How maintain a chaos engineering program
It isn't easy to run a chaos engineering game day. Nonetheless, it should be both fun and instructive.
Manifold has hosted several styles of chaos engineering game days. Examples include 30-minute tabletop events as well as multi-hour active failure events that involve the full engineering team. A recent offsite Manifold event involved dice rolls, character classes and prizes for surviving the chaos incident.
To maintain a chaos engineering program, employees must enjoy the challenge. "Uncontrolled chaos will happen to your system -- save your seriousness for that," said James Bowes, CTO of Manifold. Role-playing game days are a great way to keep it interesting.
With each chaos engineering game day, the organization should build up its resistance to digital failure. "As you proceed, and if you are successful, it should become more difficult to find parts of the system to break," Bowes said. Let the participants know that the goal is to find problems; if they break something, consider that a success. But keep other teams and stakeholders informed.
Not every scenario is right for a chaos engineering game day. Manifold has run out of time before they could introduce an intended failure. Avoid chaos engineering setups that are too involved, and estimate if the required resources are in place for your idea. Failed chaos exercises are a learning opportunity to prepare better for the next game day.
Host active-failure game days in the staging environment instead of production to give yourself more prep time in advance of the event. Most of the setup time involves figuring out how to introduce the problem the game runner wants to cause.
In some cases, the game runner failed to break anything, which feels like a ruined event in the moment, but is a win from a software quality perspective. When a system proves resilient to failure, the game day has clarified the team's understanding of how the system works.
A tabletop chaos engineering game day example
Freshworks, a CRM and help desk tools provider, holds tabletop exercises for both engineers and executives. This chaos engineering strategy provides the same result as live exercises, but with less overhead. With these exercises, the team simulates a hypothetical scenario, and uses it to strengthen preparedness of the team, policies, systems, communications and procedures.

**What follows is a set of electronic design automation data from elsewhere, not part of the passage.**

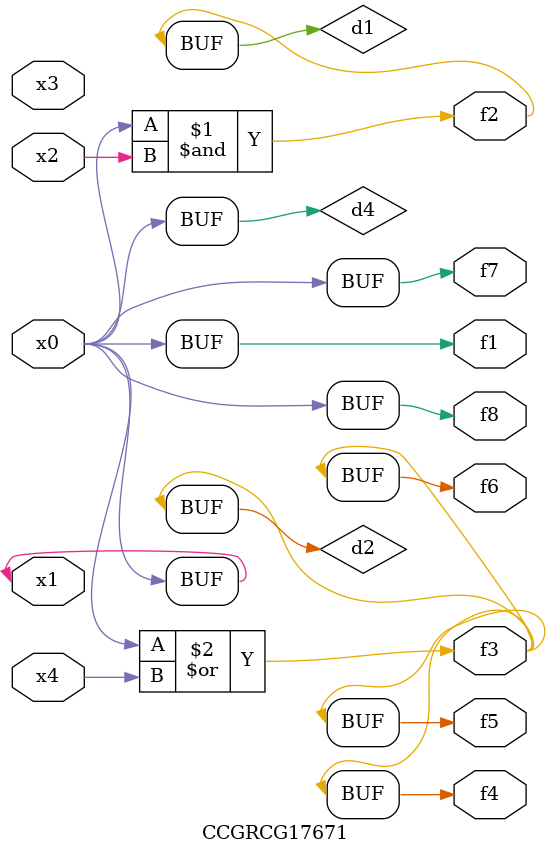
<source format=v>
module CCGRCG17671(
	input x0, x1, x2, x3, x4,
	output f1, f2, f3, f4, f5, f6, f7, f8
);

	wire d1, d2, d3, d4;

	and (d1, x0, x2);
	or (d2, x0, x4);
	nand (d3, x0, x2);
	buf (d4, x0, x1);
	assign f1 = d4;
	assign f2 = d1;
	assign f3 = d2;
	assign f4 = d2;
	assign f5 = d2;
	assign f6 = d2;
	assign f7 = d4;
	assign f8 = d4;
endmodule

</source>
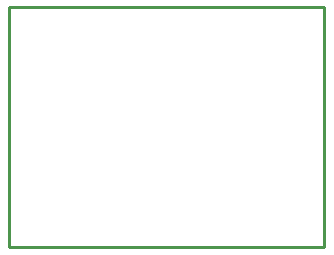
<source format=gbr>
%TF.GenerationSoftware,Altium Limited,Altium Designer,19.0.15 (446)*%
G04 Layer_Color=16711935*
%FSLAX45Y45*%
%MOMM*%
%TF.FileFunction,Other,Mechanical_1*%
%TF.Part,Single*%
G01*
G75*
%TA.AperFunction,NonConductor*%
%ADD36C,0.25400*%
D36*
X11938000Y5207000D02*
Y7239000D01*
X9271000Y5207000D02*
X11938000D01*
X9271000D02*
Y7239000D01*
X11938000D01*
%TF.MD5,96e6686b08d4e5401b058ca055320c4e*%
M02*

</source>
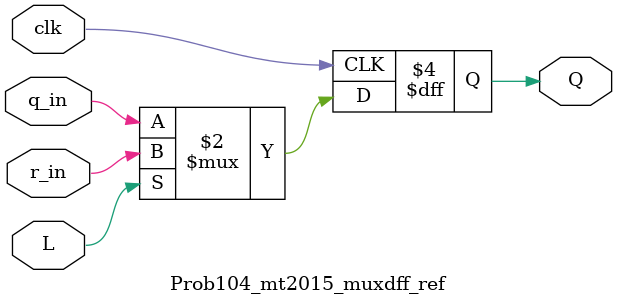
<source format=sv>

module Prob104_mt2015_muxdff_ref (
  input clk,
  input L,
  input q_in,
  input r_in,
  output reg Q
);

  initial Q=0;
  always @(posedge clk)
    Q <= L ? r_in : q_in;

endmodule


</source>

"These [exercises] are akin to muscle memory that golfers develop on the driving range when they hit the golf ball," said Prasad Ramakrishnan, CIO at Freshworks.
In Freshworks' example, an incident commander brings all the required parties into the conference room and defines the chaos engineering scenario. She then asks participants how they would respond to the simulated incident, and the group analyzes those responses in real time to determine the time to resolution. The team is judged on the policies and communication framework in place. Freshworks then refines its processes, policies and procedures -- and gets prepared for the next simulation.
A few keys to success:
- identify keywords that describe the urgency of the issue;
- determine failure modes;
- establish communication templates; and
- prepare a playbook for the incident response team.
"These types of drills are done two or three times a year, so the parties involved know how to respond when the real incident happens," Ramakrishnan said.